METHODS:  This analysis evaluated 276 subjects previously receiving short-acting beta2-agonists alone from 5 completed 12-week trials in which subjects received placebo. Subjects were initially stratified by baseline PEF ≥80% or <80% predicted and further stratified by symptoms and/or albuterol use on ≤2 days/wk, 3-6 days/wk or 7 days/wk.

RESULTS:  For subjects with PEF ≥80% and symptoms/albuterol use 1-2 days/wk, the majority of weeks were spent in intermittent (76%) or mild (11%) categories, based on overall assessment of asthma severity. By contrast, for subjects with PEF ≥80% and symptoms/albuterol use 7 days/wk, approximately 51% of weeks were spent in the moderate category. When subjects with PEF ≥80% and symptoms/albuterol use 3-6 days/wk were considered, subjects who would be classified with mild persistent asthma using current guidelines, approximately 34% of weeks were spent in moderate or severe categories. Furthermore, subjects with PEF <80% and symptoms/albuterol use on 3-6 days/wk, spent only 36% of weeks in intermittent or mild categories and those with PEF <80% and daily symptoms/albuterol spent only 20% of weeks in intermittent or mild categories.

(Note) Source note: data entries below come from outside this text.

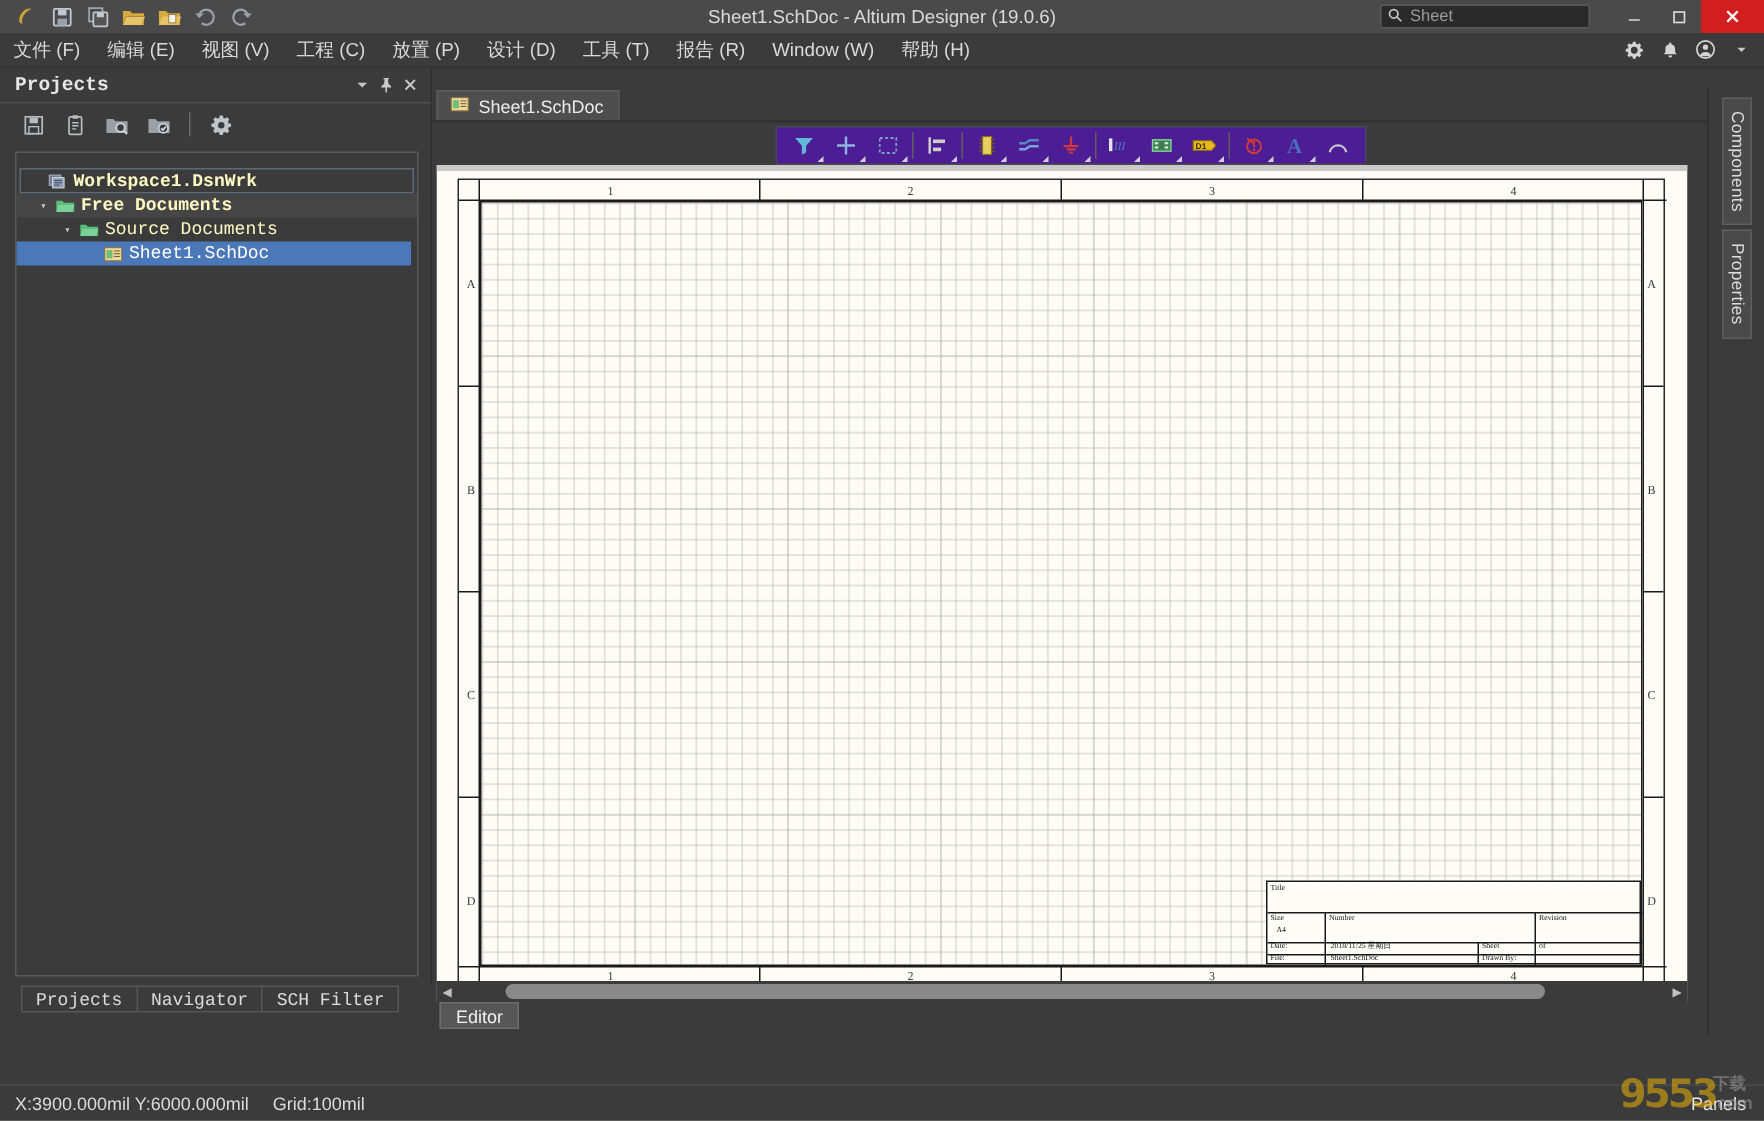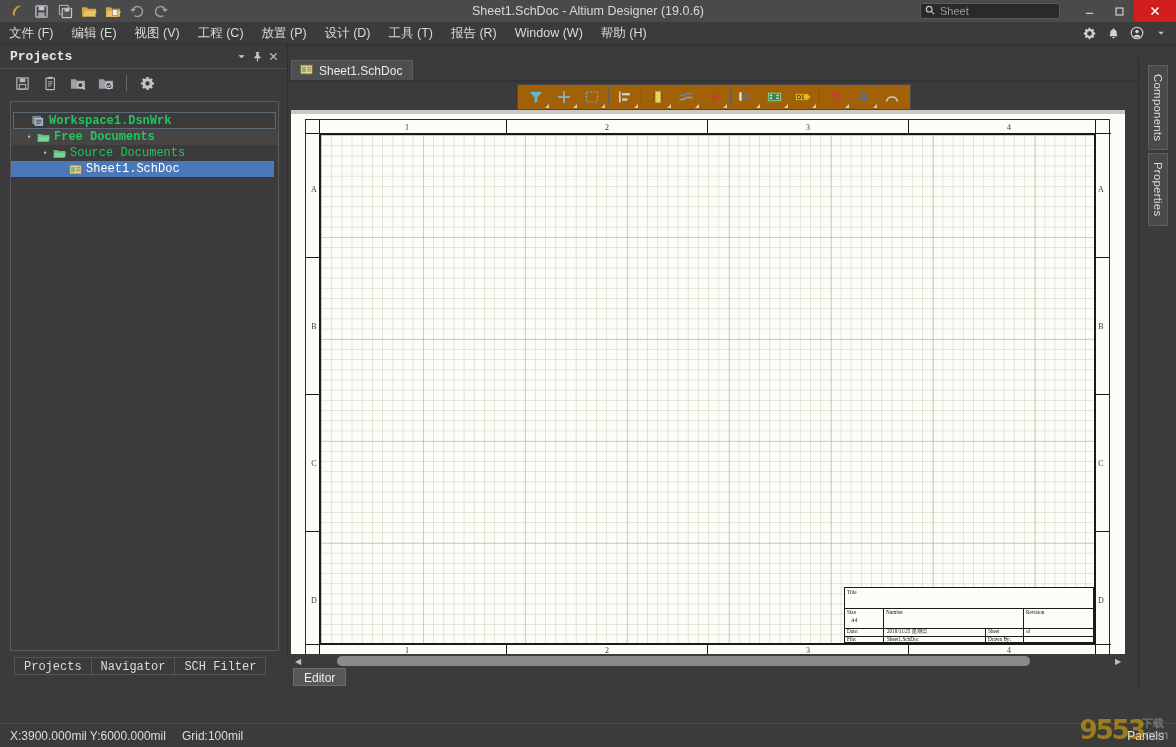--- a/index.html
+++ b/index.html
@@ -142,7 +142,7 @@
     background: #3b3b3b; display: flex; align-items: center; justify-content: center;
   }
   .sch-toolbar {
-    height: 26px; background: #a16207; border: 1px solid #4a4a4a;
+    height: 26px; background: #4c1d95; border: 1px solid #4a4a4a;
     display: flex; align-items: center; padding: 0 4px; gap: 0px;
   }
   .st-btn {

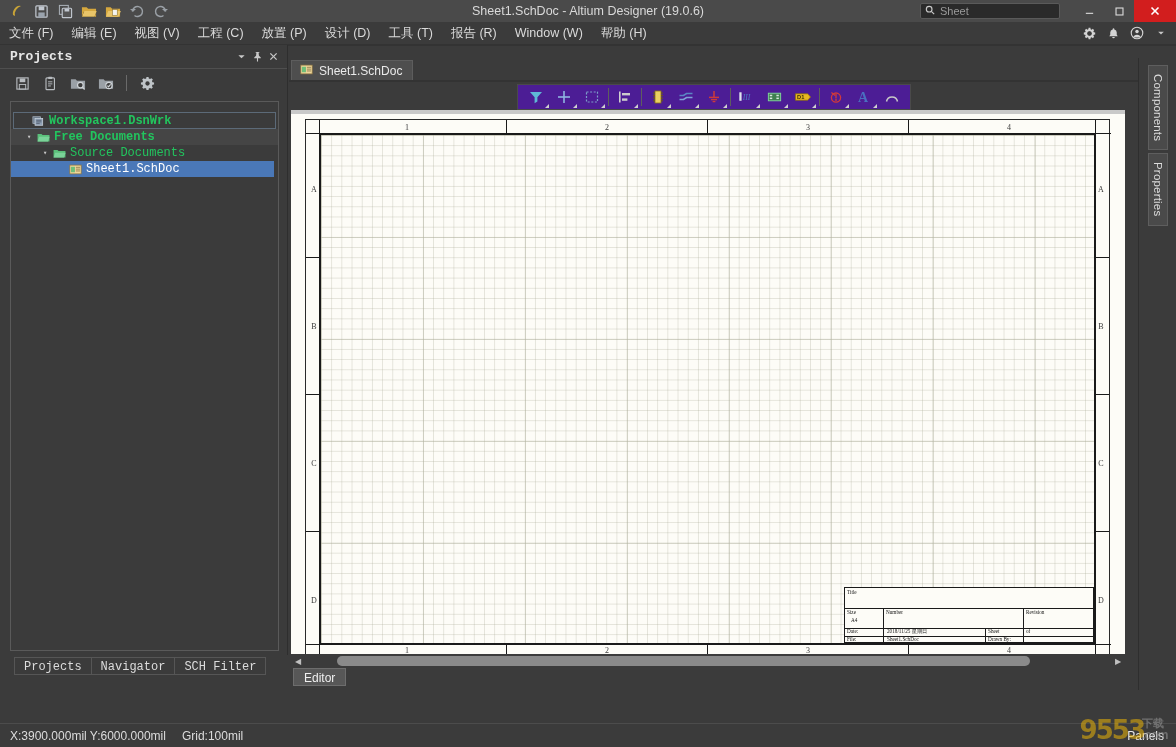--- a/index.html
+++ b/index.html
@@ -107,7 +107,7 @@
   .tree-row.selected { background: #4a78b8; }
   .tw-arrow { width: 12px; text-align: center; font-size: 7px; color: #c9c9c9; }
   .tw-icon { width: 16px; display: flex; align-items: center; justify-content: center; margin-right: 3px; }
-  .t-label { color: #22c55e; }
+  .t-label { color: #fef9c3; }
   .t-label.bold { font-weight: bold; }
   .t-label.sel { color: #ffffff; }
 

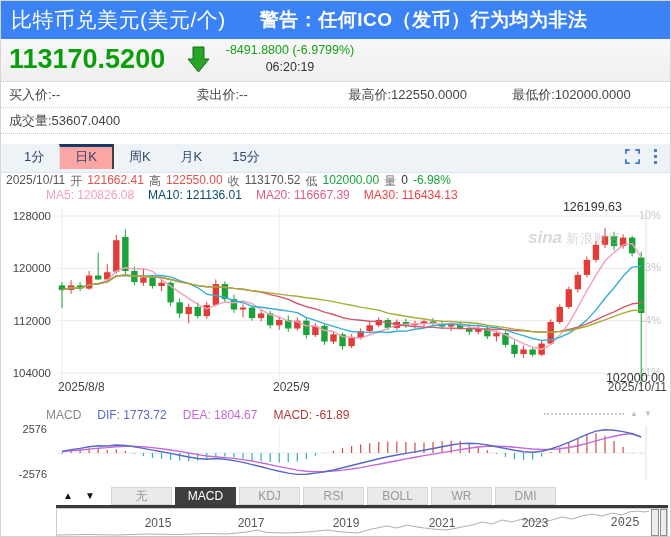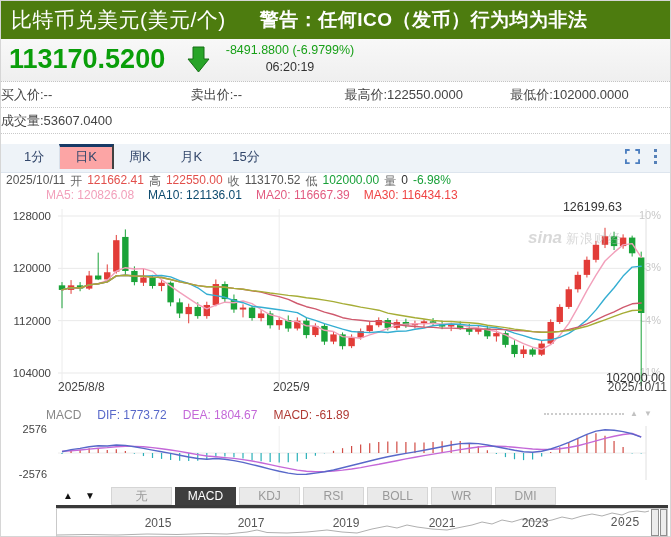--- a/index.html
+++ b/index.html
@@ -8,7 +8,7 @@
   .app{position:absolute;inset:0;border:1px solid #d6d6d6;box-sizing:border-box;background:#fff;}
 
   
-  .titlebar{position:absolute;left:0;top:0;width:100%;height:38px;background:#4d7c0f;
+  .titlebar{position:absolute;left:0;top:0;width:100%;height:38px;background:#3b82f6;
             display:flex;align-items:center;white-space:nowrap;overflow:hidden;}
   .titlebar .title{color:#fff;font-size:21px;margin-left:10px;letter-spacing:.5px;}
   .titlebar .warn{color:#fff;font-size:19px;font-weight:bold;margin-left:34px;letter-spacing:.5px;}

CONCLUSION:  This analysis clearly demonstrates that asthma severity cannot be determined in many pediatric subjects by discrete, point-in-time assessments of lung function, albuterol use or symptoms. More importantly, these observations suggest that the current classification system for persistent asthma needs to be re-evaluated as many pediatric subjects who meet current guideline criteria for mild persistent asthma would appear to be more appropriately classified as having moderate or severe persistent asthma.

CLINICAL IMPLICATIONS:  These data highlight the importance of ensuring that pediatric patients are carefully monitored and receive appropriate maintenance therapy for asthma control.

DISCLOSURE:  Paul Dorinsky, Shareholder I am a GSK shareholder; Employee I am a GSK employee.